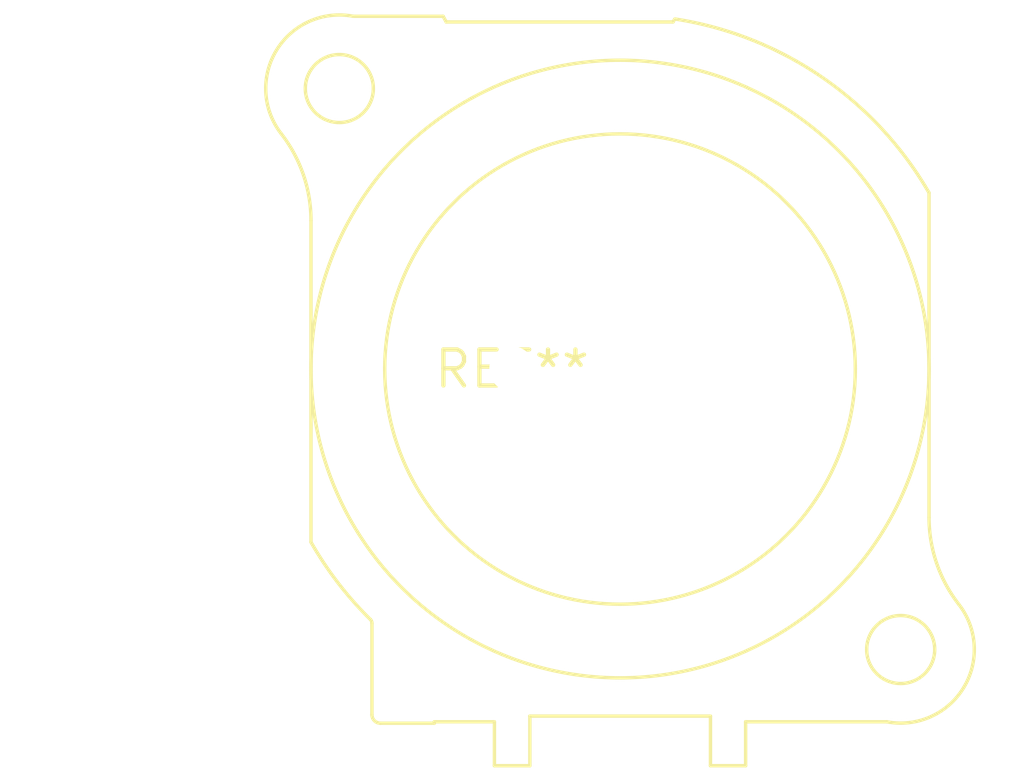
<source format=kicad_pcb>
(kicad_pcb (version 20240108) (generator pcbnew)

  (general
    (thickness 1.6)
  )

  (paper "A4")
  (layers
    (0 "F.Cu" signal)
    (31 "B.Cu" signal)
    (32 "B.Adhes" user "B.Adhesive")
    (33 "F.Adhes" user "F.Adhesive")
    (34 "B.Paste" user)
    (35 "F.Paste" user)
    (36 "B.SilkS" user "B.Silkscreen")
    (37 "F.SilkS" user "F.Silkscreen")
    (38 "B.Mask" user)
    (39 "F.Mask" user)
    (40 "Dwgs.User" user "User.Drawings")
    (41 "Cmts.User" user "User.Comments")
    (42 "Eco1.User" user "User.Eco1")
    (43 "Eco2.User" user "User.Eco2")
    (44 "Edge.Cuts" user)
    (45 "Margin" user)
    (46 "B.CrtYd" user "B.Courtyard")
    (47 "F.CrtYd" user "F.Courtyard")
    (48 "B.Fab" user)
    (49 "F.Fab" user)
    (50 "User.1" user)
    (51 "User.2" user)
    (52 "User.3" user)
    (53 "User.4" user)
    (54 "User.5" user)
    (55 "User.6" user)
    (56 "User.7" user)
    (57 "User.8" user)
    (58 "User.9" user)
  )

  (setup
    (pad_to_mask_clearance 0)
    (pcbplotparams
      (layerselection 0x00010fc_ffffffff)
      (plot_on_all_layers_selection 0x0000000_00000000)
      (disableapertmacros false)
      (usegerberextensions false)
      (usegerberattributes false)
      (usegerberadvancedattributes false)
      (creategerberjobfile false)
      (dashed_line_dash_ratio 12.000000)
      (dashed_line_gap_ratio 3.000000)
      (svgprecision 4)
      (plotframeref false)
      (viasonmask false)
      (mode 1)
      (useauxorigin false)
      (hpglpennumber 1)
      (hpglpenspeed 20)
      (hpglpendiameter 15.000000)
      (dxfpolygonmode false)
      (dxfimperialunits false)
      (dxfusepcbnewfont false)
      (psnegative false)
      (psa4output false)
      (plotreference false)
      (plotvalue false)
      (plotinvisibletext false)
      (sketchpadsonfab false)
      (subtractmaskfromsilk false)
      (outputformat 1)
      (mirror false)
      (drillshape 1)
      (scaleselection 1)
      (outputdirectory "")
    )
  )

  (net 0 "")

  (footprint "Jack_XLR_Neutrik_NC3MBV-1_Vertical" (layer "F.Cu") (at 0 0))

)

</source>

☆ ☆ ☆

What you need to do – Using the entries above, output exactly the lines between the line holding "(dxfimperialunits false)" and the line holding "(subtractmaskfromsilk false)", end lines included, and nothing more.

Answer box –
      (dxfimperialunits false)
      (dxfusepcbnewfont false)
      (psnegative false)
      (psa4output false)
      (plotreference false)
      (plotvalue false)
      (plotinvisibletext false)
      (sketchpadsonfab false)
      (subtractmaskfromsilk false)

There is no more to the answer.